I arrived at Apple Island and walked around, looking for a
photo to document my brief visit. It can be tough to find something interesting
when you only hop out of your boat for a few minutes. I felt hungry, but I
didn’t have any snacks – I usually paddled with granola bars stashed away in
various pockets, but this time I had none. But there were apples on the trees.
The lowest had been eaten by deer, but I found a stick and knocked one from a
higher branch, and it tasted perfect: sweet, crisp, as fresh as it gets. So I
knocked down a few more and stashed them in my day hatch.
Apple Island, #26 |
I went on to Campbell Island (27) and Sheep Island - Stinson
Neck (28) and then headed across the Reach, where I landed on Sellers (29) and
finally Little Hog (30). Somewhere in there I found my rhythm and the paddle
strokes came more naturally, with less effort. Then, with the current against
me, I stayed on the Brooklin side of the Reach, skirting the edges of Babson
and Little Babson Island to where I could paddle against a little less of the
flow to cross back to Deer Isle.
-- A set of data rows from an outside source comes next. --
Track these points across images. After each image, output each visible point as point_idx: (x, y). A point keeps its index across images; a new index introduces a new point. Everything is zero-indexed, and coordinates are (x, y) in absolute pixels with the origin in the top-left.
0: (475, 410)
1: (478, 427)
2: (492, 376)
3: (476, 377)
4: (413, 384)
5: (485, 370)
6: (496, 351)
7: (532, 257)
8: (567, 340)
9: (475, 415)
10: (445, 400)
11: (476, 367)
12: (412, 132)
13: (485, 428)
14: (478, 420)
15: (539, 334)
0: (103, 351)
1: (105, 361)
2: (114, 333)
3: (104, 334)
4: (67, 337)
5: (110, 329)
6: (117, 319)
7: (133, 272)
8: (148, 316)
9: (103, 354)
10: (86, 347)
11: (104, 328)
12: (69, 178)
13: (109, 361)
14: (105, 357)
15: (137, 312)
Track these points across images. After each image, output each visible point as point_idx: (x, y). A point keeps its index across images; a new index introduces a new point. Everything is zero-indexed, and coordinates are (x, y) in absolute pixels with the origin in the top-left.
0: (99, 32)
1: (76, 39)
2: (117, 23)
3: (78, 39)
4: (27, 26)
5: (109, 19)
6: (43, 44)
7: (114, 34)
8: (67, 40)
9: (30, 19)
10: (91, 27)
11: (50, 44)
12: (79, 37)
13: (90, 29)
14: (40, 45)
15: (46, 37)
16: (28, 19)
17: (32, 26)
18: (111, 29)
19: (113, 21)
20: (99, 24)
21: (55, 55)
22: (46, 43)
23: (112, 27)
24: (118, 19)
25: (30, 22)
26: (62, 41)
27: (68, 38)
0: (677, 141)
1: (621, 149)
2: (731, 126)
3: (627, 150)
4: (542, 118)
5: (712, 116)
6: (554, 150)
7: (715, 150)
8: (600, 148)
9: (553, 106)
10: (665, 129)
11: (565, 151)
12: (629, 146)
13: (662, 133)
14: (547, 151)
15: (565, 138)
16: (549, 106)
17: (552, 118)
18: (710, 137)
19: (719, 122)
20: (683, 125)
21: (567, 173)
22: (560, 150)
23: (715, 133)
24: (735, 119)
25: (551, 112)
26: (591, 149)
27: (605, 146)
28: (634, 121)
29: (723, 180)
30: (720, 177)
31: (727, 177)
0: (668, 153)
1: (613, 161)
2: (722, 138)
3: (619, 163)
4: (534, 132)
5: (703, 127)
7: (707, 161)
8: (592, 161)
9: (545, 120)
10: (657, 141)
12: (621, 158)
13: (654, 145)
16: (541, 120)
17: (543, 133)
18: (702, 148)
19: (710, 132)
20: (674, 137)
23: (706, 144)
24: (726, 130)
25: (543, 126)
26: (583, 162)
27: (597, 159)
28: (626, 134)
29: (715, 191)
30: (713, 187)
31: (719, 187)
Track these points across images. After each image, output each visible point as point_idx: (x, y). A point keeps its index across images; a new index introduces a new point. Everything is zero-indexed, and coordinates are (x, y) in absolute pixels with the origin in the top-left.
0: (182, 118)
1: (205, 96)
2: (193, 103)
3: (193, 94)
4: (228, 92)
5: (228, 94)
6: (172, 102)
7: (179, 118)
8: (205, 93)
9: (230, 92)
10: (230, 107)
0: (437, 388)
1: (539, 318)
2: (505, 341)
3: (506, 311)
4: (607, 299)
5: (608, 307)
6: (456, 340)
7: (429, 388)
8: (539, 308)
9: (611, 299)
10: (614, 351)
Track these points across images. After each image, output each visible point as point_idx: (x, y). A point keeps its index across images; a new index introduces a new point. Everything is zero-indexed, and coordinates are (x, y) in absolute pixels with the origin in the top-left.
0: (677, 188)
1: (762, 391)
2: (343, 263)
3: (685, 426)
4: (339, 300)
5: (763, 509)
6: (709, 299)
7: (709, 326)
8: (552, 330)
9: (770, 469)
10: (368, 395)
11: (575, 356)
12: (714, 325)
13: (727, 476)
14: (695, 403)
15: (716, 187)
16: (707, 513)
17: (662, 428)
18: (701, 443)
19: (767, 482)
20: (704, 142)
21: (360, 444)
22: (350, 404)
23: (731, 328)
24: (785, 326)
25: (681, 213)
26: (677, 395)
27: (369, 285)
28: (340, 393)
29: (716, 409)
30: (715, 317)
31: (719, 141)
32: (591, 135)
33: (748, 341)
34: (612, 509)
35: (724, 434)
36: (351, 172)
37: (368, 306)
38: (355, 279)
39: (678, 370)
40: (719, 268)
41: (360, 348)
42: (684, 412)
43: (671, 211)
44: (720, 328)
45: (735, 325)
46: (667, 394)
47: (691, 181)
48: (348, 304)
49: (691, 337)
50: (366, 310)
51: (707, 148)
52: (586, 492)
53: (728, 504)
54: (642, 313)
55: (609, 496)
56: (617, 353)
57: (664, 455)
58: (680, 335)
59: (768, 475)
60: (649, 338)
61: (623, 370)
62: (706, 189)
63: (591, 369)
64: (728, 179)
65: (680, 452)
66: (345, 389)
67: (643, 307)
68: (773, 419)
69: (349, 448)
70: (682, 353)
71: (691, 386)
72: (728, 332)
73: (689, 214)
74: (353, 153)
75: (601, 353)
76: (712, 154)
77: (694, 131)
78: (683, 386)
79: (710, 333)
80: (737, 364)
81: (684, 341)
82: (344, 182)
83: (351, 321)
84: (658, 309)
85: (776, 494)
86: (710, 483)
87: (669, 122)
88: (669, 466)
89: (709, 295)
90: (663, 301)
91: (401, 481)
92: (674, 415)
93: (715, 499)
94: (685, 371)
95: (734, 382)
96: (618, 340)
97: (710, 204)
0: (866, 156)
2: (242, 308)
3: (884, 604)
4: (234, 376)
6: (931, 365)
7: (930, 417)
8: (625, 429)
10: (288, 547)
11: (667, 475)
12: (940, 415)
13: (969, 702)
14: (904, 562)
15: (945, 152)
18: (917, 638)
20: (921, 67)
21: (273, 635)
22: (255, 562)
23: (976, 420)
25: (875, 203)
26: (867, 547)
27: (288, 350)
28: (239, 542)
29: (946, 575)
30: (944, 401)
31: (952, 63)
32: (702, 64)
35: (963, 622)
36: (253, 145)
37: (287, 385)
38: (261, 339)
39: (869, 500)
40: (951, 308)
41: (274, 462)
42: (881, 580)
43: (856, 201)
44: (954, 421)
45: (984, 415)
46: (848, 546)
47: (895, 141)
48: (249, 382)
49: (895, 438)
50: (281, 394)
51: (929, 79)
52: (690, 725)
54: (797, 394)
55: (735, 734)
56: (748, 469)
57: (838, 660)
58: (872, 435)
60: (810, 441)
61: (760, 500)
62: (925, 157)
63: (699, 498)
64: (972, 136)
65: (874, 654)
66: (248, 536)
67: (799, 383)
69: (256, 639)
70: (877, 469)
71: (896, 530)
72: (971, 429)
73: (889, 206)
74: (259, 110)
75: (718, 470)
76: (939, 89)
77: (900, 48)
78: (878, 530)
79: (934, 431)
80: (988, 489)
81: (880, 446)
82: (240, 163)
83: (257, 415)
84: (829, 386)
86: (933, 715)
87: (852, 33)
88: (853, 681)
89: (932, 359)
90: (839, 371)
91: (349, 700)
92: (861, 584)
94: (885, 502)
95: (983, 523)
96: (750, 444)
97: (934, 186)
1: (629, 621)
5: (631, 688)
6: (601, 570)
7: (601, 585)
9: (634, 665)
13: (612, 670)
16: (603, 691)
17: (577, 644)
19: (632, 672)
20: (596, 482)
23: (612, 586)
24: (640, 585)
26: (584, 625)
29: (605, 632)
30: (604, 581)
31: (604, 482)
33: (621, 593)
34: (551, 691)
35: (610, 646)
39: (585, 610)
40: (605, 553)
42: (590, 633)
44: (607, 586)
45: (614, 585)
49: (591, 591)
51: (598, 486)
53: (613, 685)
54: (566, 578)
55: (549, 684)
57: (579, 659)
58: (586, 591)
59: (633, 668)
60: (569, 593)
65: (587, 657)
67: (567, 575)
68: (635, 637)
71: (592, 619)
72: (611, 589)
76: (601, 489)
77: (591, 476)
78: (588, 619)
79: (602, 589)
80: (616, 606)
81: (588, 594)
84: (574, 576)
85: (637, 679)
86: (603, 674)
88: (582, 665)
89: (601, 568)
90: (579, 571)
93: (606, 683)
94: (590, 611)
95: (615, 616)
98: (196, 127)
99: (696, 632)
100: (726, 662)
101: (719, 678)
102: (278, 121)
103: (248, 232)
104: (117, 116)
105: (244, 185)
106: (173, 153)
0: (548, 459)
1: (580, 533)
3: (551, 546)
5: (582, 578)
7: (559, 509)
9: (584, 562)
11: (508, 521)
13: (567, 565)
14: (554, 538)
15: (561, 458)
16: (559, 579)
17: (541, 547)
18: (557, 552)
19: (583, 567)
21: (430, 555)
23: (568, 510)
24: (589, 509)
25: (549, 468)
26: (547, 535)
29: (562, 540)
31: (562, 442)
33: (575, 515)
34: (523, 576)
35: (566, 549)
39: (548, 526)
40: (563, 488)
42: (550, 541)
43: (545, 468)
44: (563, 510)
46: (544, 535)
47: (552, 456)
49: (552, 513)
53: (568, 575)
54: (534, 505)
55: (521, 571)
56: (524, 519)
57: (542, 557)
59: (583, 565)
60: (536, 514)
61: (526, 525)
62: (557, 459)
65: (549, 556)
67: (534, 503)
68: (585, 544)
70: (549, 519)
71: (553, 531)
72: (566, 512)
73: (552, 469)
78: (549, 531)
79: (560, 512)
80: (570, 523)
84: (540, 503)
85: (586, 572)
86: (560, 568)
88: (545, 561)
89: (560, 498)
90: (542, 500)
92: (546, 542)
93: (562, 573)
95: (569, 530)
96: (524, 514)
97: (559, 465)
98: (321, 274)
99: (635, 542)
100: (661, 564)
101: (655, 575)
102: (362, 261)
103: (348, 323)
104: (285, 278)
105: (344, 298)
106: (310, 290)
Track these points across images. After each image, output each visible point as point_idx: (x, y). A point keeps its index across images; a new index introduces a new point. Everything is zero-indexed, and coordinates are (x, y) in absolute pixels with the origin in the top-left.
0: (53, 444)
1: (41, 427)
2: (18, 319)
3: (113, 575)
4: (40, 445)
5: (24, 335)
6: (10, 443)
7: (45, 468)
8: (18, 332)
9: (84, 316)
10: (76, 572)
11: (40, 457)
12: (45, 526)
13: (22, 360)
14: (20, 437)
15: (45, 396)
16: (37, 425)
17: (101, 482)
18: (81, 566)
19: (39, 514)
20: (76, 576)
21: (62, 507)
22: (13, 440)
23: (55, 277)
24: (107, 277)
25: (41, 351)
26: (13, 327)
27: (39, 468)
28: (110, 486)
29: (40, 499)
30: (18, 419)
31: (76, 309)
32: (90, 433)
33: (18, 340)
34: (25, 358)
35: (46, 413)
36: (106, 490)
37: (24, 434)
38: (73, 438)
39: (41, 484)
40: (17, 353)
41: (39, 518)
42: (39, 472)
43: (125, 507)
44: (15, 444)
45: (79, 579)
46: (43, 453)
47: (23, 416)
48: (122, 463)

The sun was sinking in the west – right over
Grays Cove. I pointed my bow below it and headed back.
Little Hog Island, #30 |
Notes:
There’s still a few days to take part in MITA’s 30-in-30 Challenge. You too could wear one of these hats.
In mid-September, I paddled a tandem with Joseph Rosendo,
host of the PBS series Joseph Rosendo’s
Travelscope. We were followed by a film crew in the NIGH DUCK who recorded
our conversations, including a stop on Hells Half Acre, where I had a lot to
say about the merits of the Maine Island Trail. The episode will air sometime
later next year.
This wasn't our year for doing big kayak trips, but we were able to enjoy the trips of others vicariously, and sometimes offer a little assistance. Cheri Perry and Turner Wilson, who together travel the world teaching, mostly Greenland skills, under the auspices of Kayakways, came through Stonington on their way downeast on a long coastal trip, and we just saw them a few days ago while they were driving home. I saw bits and pieces about their trip on Facebook, and hope someday to hear more about it.
In addition to moving stuff between storage units and studios, we've moved from Old Quarry into a an apartment we'll be sitting until next summer. It overlooks Stonington Harbor and is a short distance from the launch there.